Items from a dataset:
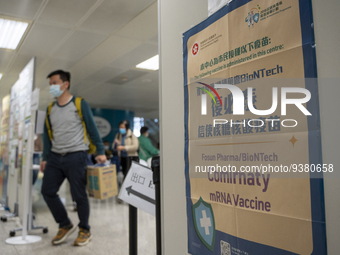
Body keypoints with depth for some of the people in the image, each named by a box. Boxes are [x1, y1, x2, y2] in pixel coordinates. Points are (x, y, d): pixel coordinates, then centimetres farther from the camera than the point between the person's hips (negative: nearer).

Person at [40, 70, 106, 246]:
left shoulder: (79, 104, -3)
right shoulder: (50, 108, 13)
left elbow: (92, 129, -5)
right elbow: (47, 135, 15)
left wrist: (100, 151, -10)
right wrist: (45, 158, 10)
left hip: (76, 156, -6)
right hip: (55, 157, 6)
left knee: (79, 195, -1)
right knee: (47, 191, 2)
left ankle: (85, 231, 18)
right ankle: (65, 225, 21)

Work request:
Write out the lines of the records again, swapping every "ankle" for "foot" and keeping everything else the same. Leave the pictures out.

Solved problem:
Body keypoints with depth for some of the people in the image, each named by a box. Boxes are [x1, y1, x2, y2] in pixel coordinates. Points are (x, y, d): pixel coordinates, then centimetres farther from the camera than the point between the person's hips (negative: nearer).

Person at [40, 70, 106, 246]:
left shoulder: (79, 104, -3)
right shoulder: (50, 108, 13)
left elbow: (92, 129, -5)
right elbow: (47, 135, 15)
left wrist: (100, 151, -10)
right wrist: (45, 158, 10)
left hip: (76, 156, -6)
right hip: (55, 157, 6)
left knee: (79, 195, -1)
right knee: (47, 191, 2)
left foot: (85, 231, 18)
right foot: (65, 225, 21)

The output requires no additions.